Passados mais de 21 anos do fim do conflito armado, Angola enfrenta um cenário desolador: milhares de crianças e adolescentes permanecem sem acesso a educação, saúde e alimentação digna. Este quadro é um reflexo direto da negligência do governo, que ignora a Constituição da República de Angola, que assegura assistência médica e social às crianças. A realidade é cruel, com muitas crianças forçadas a viver em situações extremas de miséria, levando ao aumento alarmante da prostituição infantil, especialmente em Luanda.
Nos últimos sete anos, a prostituição infantil tornou-se uma prática crescente nas áreas urbanas, resultado da pobreza extrema que afeta muitas famílias. As crianças, que antes se dedicavam a pedir esmolas, agora se veem obrigadas a vender seus corpos para sobreviver. Essa transformação é um testemunho da desintegração dos valores familiares e da falta de oportunidades de emprego que antes permitiam uma vida mais digna.
“Hoje, as crianças estão sendo expostas a abusos sexuais e situações degradantes, tudo por causa da ineficácia das políticas do Estado,” afirma Mateus Joaquim, educador infantil. Ele destaca que a simples existência de leis não é suficiente; é necessário implementar ações concretas que abordem a crise e ofereçam alternativas reais para essas crianças.
Os relatos coletados mostram que muitas meninas, algumas com apenas 15 anos, enfrentam a realidade de engravidar precocemente e viver com medo constante de violência. “Quando chego em casa, só quero dormir e comer.

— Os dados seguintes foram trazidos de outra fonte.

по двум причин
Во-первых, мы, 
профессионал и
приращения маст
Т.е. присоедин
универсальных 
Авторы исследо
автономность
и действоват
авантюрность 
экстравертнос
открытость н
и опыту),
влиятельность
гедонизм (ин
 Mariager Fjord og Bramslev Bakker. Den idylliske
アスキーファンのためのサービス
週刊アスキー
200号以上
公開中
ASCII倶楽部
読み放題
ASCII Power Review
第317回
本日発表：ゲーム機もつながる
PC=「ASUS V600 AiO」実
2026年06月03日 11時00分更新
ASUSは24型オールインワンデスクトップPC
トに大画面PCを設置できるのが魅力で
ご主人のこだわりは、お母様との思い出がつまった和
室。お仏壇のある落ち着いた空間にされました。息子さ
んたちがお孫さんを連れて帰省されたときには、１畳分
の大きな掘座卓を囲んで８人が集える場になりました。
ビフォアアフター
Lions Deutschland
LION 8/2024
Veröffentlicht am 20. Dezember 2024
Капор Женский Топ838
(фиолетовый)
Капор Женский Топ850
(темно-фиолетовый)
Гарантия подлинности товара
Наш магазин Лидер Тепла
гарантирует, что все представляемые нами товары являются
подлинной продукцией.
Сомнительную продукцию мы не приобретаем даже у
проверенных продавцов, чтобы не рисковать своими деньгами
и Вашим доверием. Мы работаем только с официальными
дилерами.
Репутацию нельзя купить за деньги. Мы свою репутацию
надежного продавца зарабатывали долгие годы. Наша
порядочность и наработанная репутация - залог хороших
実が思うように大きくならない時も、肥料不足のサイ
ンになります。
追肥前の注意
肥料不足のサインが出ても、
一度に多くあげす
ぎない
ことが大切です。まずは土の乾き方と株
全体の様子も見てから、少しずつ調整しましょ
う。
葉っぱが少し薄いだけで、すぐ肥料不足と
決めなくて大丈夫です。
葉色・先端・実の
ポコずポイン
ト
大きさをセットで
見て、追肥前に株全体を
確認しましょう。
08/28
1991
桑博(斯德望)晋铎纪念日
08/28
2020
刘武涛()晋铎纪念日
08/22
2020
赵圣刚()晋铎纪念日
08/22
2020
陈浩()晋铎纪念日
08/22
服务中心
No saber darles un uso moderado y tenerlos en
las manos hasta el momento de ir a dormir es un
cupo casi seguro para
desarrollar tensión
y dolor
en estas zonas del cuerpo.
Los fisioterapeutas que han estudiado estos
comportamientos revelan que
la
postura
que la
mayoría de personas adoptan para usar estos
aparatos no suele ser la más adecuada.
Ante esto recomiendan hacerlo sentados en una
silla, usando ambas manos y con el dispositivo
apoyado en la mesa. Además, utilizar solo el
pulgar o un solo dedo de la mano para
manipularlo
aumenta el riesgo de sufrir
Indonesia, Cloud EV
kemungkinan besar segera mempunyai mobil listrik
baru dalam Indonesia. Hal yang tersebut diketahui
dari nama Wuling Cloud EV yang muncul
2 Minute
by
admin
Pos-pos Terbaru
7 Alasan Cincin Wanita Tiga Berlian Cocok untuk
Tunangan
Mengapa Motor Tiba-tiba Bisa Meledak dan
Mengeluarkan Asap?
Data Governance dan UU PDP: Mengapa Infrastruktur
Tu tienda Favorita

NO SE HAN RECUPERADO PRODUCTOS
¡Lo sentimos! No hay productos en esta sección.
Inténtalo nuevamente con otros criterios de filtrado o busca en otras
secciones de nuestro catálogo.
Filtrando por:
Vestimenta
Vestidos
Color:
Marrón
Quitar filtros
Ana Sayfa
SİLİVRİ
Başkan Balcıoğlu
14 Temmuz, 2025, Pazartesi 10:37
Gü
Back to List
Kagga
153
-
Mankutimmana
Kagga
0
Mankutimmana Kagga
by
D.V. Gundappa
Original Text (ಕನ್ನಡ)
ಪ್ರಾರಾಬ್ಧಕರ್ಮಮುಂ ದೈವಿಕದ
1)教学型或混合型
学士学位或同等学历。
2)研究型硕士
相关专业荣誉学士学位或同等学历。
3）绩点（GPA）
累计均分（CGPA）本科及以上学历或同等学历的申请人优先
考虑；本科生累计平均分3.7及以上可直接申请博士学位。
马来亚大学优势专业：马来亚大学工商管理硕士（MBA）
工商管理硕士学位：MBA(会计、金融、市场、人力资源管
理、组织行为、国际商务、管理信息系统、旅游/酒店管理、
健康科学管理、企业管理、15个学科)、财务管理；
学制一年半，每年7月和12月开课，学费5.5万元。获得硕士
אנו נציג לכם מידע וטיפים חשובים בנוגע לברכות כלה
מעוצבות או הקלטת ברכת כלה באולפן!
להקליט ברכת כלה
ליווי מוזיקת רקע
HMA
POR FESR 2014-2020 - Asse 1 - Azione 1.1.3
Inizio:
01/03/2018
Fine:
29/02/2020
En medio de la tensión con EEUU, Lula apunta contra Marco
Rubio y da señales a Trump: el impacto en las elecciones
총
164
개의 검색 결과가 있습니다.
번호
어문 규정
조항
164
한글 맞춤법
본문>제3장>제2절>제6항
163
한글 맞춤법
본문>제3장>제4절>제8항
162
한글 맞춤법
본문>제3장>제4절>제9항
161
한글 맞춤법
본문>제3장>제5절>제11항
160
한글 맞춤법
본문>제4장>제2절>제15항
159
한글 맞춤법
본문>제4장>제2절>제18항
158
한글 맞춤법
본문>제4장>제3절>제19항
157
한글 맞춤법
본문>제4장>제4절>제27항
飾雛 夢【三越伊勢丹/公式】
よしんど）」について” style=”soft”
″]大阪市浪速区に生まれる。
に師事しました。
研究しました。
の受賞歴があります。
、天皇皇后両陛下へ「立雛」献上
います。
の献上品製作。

O resto é trabalho, não paixão,” compartilha Isabel Domingas, de 16 anos, que vive com seu irmão e se vê sem escolha a não ser entrar nessa vida para sustentar sua família.
A tabela de preços da prostituição infantil revela a brutalidade da situação: serviços que variam de 500 a 8.000 kwanzas, dependendo da prática. Muitas dessas crianças reconhecem os riscos envolvidos, mas a necessidade de sobrevivência fala mais alto. Alegria Samara, de 15 anos, explica que seu trabalho é a única maneira de garantir alimentação e material escolar para seus irmãos.
Ouvindo os moradores de Luanda, a indignação é visível. “Elas estão nas ruas, expostas a tudo, apenas para sobreviver,” diz Fernando Ngola, um munícipe preocupado. A falta de políticas públicas efetivas e de apoio às famílias está criando um ciclo vicioso de pobreza e exploração.
O médico Victorino Eduardo ressalta que, para mudar esse quadro, o governo precisa investir em programas sociais e na criação de instituições voltadas para a proteção dos direitos das crianças. O sociólogo Damião Rodrigues complementa que a falta de acompanhamento familiar e as dificuldades econômicas são fatores cruciais que levam essas meninas a se tornarem vítimas de exploração sexual.
Desde o início da pandemia de COVID-19, a situação se agravou ainda mais, com muitas famílias enfrentando dificuldades extremas. A busca por sobrevivência tem levado jovens e adolescentes a se envolverem com a criminalidade e a prostituição.
Diversas tentativas de contato com o Conselho Nacional de Ação Social (CNAS) para discutir políticas públicas efetivas resultaram em silêncio, evidenciando a falta de compromisso com a proteção das crianças e adolescentes em situação de vulnerabilidade.
A sociedade angolana precisa urgentemente discutir e enfrentar essa crise, que não é apenas uma questão de políticas públicas, mas sim uma questão de direitos humanos. As vozes das crianças e adolescentes devem ser ouvidas, e ações concretas devem ser tomadas para assegurar um futuro melhor para as novas gerações.